* **Problem details**: From the entries that follow, copy exactly the lines beginning at the line holding "es un proyecto, es toda una realidad" and continuing through the line holding "presidentes y el".

* **Task material**:
------------------------------------------------------------------------
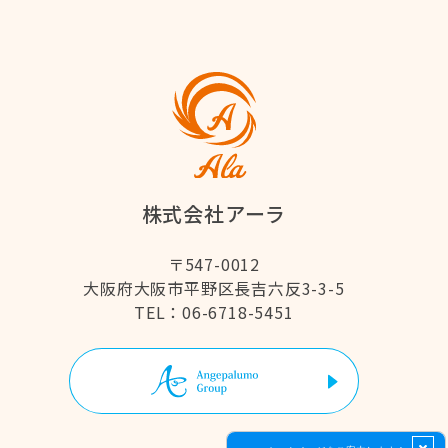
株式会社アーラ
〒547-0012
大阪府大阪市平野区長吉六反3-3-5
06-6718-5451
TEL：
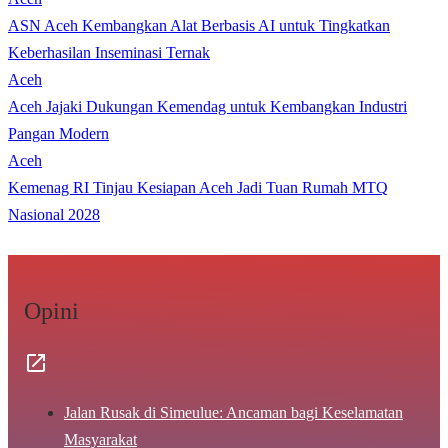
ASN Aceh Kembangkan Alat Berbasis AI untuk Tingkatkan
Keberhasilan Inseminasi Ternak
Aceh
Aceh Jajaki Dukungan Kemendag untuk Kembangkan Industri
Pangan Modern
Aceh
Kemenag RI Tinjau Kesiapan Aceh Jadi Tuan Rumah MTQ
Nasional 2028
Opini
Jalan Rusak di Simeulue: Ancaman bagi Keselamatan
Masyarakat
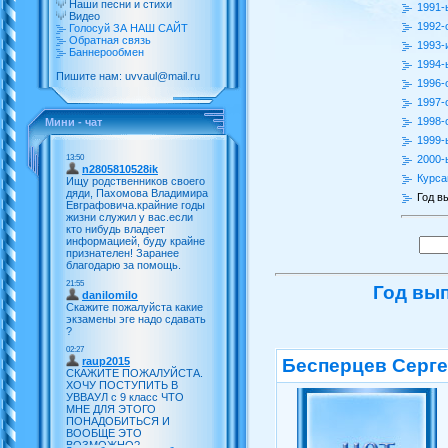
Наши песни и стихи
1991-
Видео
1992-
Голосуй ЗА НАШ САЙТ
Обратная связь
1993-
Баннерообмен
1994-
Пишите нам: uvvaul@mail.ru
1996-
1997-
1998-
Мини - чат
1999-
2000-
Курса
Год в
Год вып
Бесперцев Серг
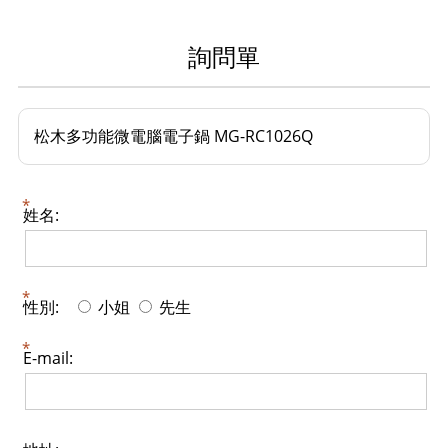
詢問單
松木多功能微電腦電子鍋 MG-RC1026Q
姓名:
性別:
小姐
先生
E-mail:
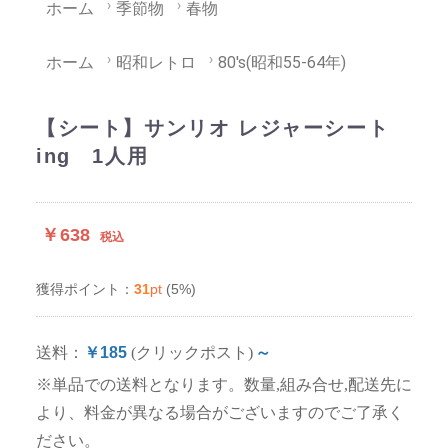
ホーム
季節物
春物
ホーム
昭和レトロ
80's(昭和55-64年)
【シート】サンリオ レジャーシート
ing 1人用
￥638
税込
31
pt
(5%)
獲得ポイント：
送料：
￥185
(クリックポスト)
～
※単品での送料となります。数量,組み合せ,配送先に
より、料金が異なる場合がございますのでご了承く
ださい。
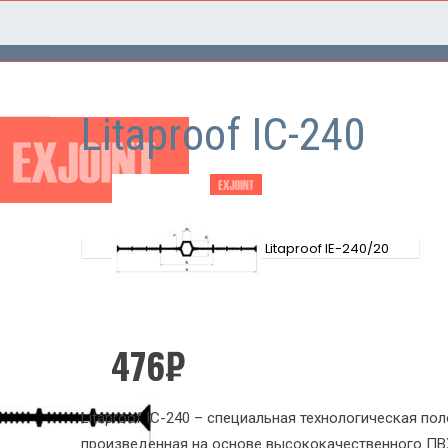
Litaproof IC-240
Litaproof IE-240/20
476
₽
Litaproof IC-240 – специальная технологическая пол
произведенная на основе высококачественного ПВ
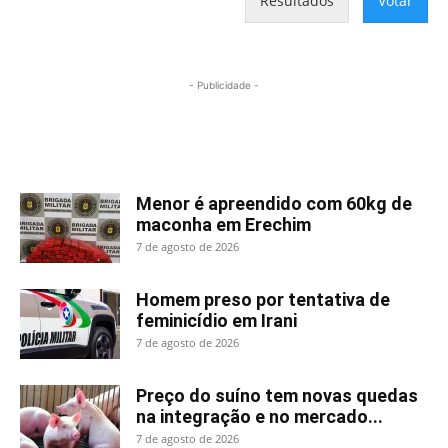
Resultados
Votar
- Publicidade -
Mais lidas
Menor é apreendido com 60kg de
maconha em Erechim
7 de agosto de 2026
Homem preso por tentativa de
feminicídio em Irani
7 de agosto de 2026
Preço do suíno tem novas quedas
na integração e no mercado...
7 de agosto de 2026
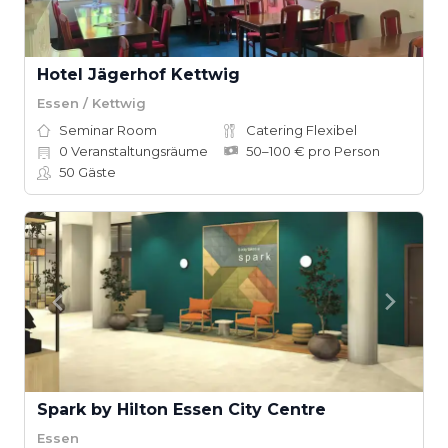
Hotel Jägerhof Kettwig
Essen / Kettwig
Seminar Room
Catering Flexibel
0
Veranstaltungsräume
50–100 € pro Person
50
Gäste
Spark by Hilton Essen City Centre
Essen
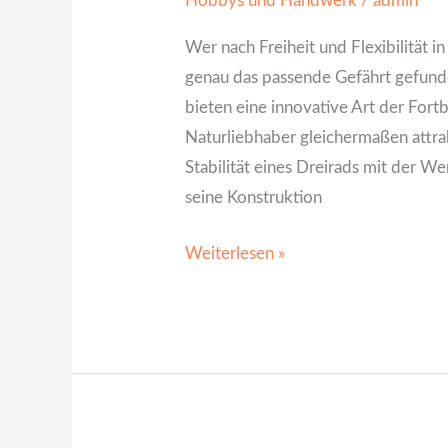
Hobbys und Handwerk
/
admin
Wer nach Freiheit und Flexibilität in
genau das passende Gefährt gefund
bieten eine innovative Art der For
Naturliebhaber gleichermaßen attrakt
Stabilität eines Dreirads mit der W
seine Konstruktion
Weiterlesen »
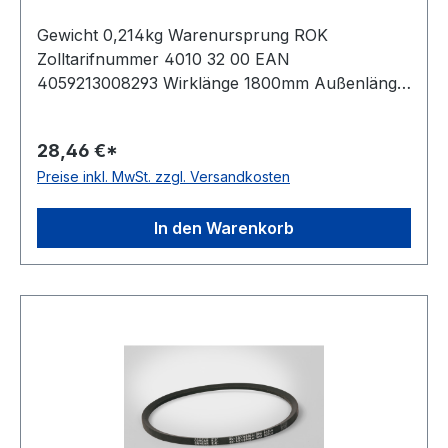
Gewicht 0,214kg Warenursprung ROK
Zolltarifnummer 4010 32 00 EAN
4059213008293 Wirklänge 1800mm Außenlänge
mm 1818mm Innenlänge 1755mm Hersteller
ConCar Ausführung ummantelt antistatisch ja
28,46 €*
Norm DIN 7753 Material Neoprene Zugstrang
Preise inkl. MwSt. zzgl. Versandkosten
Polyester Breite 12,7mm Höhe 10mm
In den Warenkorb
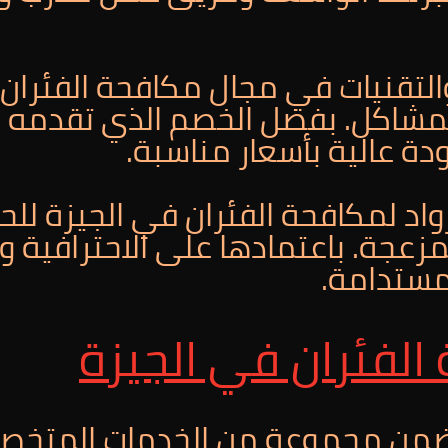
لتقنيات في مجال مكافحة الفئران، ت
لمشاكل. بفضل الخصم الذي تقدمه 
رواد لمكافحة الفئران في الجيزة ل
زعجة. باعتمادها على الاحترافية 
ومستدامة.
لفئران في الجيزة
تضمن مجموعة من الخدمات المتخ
------------------------------------------------------------------------
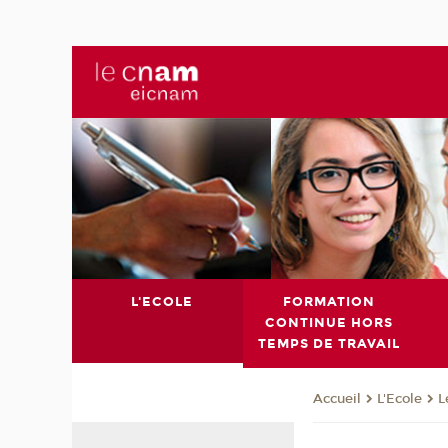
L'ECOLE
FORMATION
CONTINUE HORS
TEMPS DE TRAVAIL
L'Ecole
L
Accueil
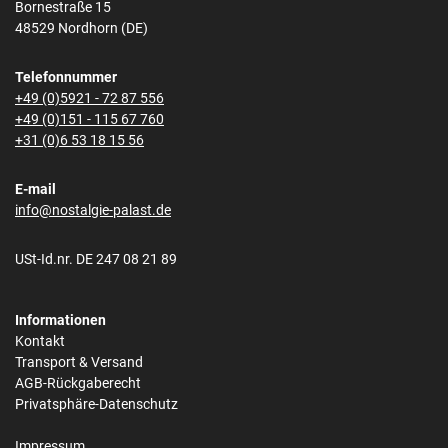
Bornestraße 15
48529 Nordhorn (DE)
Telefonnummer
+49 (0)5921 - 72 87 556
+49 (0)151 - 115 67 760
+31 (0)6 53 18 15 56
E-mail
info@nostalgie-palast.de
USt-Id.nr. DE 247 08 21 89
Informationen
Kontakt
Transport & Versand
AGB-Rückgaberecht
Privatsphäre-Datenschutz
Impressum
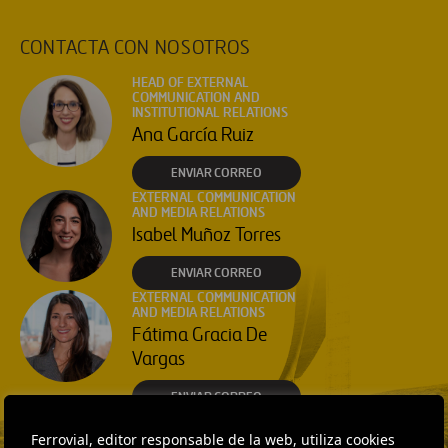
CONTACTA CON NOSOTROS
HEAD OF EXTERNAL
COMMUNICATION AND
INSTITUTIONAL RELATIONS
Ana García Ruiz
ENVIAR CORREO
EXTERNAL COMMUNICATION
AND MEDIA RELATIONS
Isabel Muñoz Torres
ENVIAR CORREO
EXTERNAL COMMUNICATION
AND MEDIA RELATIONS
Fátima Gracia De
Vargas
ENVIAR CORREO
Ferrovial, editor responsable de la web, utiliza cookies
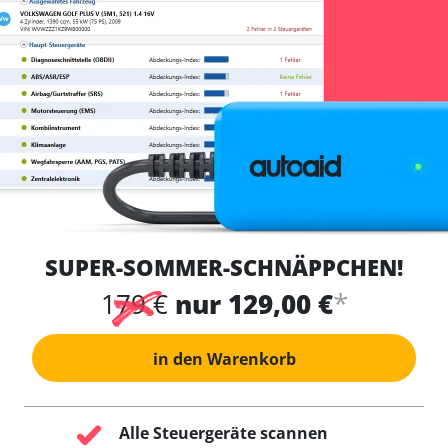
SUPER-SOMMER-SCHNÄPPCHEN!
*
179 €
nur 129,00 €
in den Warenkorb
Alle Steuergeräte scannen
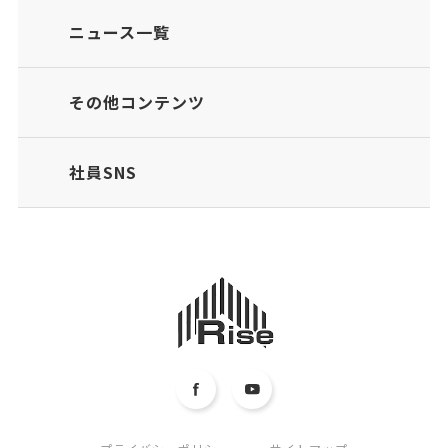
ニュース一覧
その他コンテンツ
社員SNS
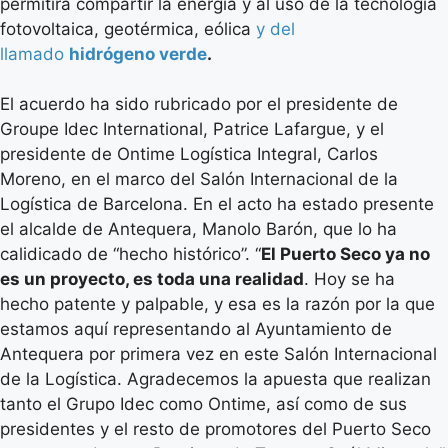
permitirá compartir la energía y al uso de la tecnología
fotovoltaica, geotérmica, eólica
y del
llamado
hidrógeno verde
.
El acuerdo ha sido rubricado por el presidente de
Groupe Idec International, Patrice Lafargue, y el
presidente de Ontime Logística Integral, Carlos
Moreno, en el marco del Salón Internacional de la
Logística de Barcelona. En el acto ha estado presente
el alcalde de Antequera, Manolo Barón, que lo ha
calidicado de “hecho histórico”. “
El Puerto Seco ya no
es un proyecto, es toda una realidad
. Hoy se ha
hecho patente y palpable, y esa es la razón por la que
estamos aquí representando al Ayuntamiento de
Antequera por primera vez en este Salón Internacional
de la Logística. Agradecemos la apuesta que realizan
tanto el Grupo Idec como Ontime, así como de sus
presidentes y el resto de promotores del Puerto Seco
------------------------------------------------------------------------
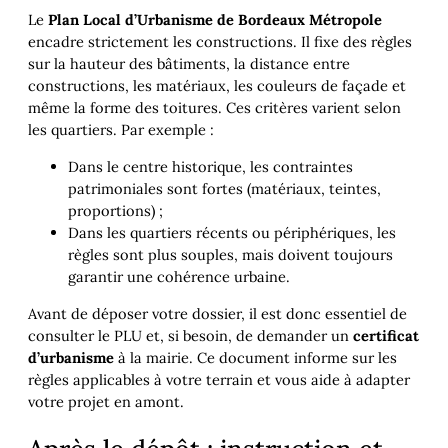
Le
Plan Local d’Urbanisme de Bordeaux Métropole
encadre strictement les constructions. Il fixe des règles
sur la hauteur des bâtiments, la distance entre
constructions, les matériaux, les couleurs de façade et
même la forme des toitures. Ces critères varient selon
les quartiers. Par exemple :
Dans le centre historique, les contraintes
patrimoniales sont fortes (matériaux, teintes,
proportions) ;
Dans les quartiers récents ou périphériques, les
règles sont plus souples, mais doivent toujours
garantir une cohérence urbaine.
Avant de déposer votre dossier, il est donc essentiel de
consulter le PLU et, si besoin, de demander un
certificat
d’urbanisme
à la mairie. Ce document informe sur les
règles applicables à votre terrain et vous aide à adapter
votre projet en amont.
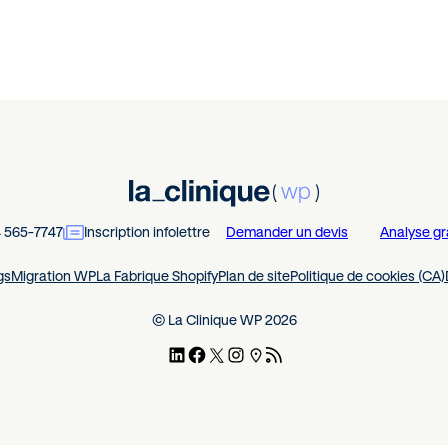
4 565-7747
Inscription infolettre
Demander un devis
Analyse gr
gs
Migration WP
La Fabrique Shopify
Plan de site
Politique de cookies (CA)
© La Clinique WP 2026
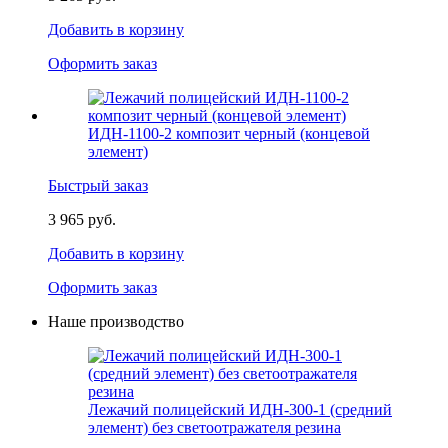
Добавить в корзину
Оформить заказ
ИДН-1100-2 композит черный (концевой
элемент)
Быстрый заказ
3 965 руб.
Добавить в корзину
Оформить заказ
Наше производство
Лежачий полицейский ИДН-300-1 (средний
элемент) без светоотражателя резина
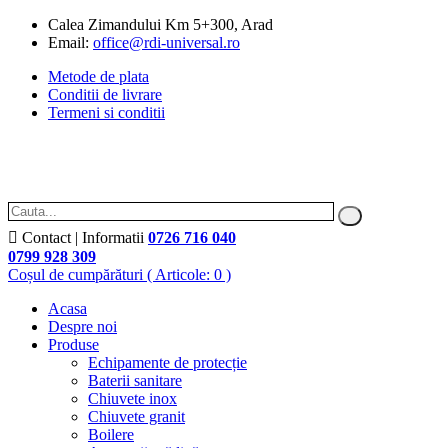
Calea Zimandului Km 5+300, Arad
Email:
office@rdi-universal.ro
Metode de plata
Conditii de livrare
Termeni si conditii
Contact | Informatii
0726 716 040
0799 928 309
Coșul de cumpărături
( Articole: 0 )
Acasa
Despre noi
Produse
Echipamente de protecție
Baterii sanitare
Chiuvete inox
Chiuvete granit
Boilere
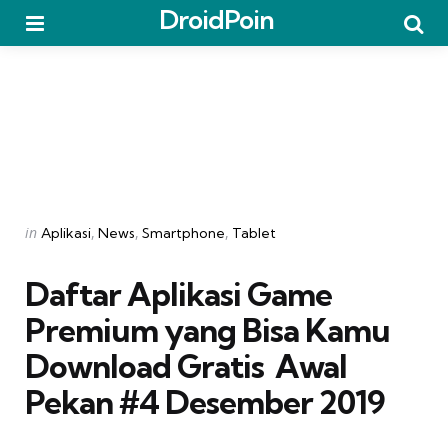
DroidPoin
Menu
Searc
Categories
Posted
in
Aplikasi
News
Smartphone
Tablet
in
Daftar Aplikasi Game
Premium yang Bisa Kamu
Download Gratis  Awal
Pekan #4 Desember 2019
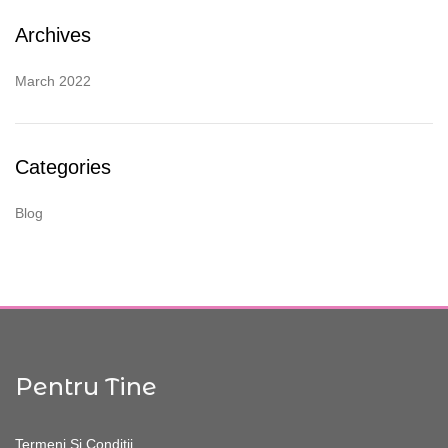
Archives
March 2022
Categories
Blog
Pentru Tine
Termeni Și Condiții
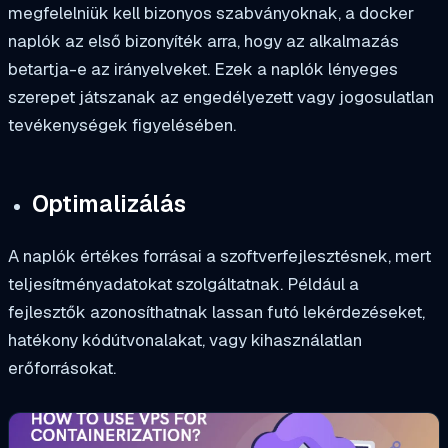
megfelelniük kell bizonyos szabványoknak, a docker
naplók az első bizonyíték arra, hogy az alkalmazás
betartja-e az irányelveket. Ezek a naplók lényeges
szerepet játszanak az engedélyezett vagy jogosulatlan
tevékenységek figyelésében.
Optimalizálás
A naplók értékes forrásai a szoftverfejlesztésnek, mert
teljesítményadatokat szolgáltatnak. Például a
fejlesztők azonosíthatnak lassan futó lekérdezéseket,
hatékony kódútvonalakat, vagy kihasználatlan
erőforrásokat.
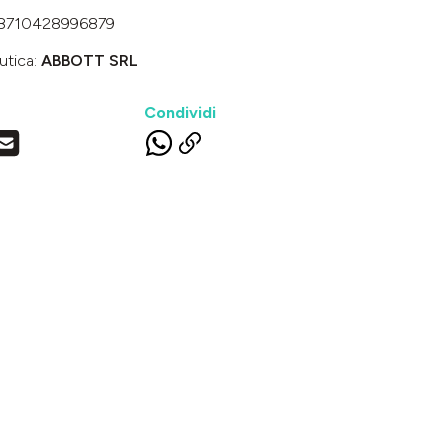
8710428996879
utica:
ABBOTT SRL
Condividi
------------------------------------------------------------------------
* **Response box**:
es un proyecto, es toda una realidad
. Hoy se ha
hecho patente y palpable, y esa es la razón por la que
estamos aquí representando al Ayuntamiento de
Antequera por primera vez en este Salón Internacional
de la Logística. Agradecemos la apuesta que realizan
tanto el Grupo Idec como Ontime, así como de sus
presidentes y el resto de promotores del Puerto Seco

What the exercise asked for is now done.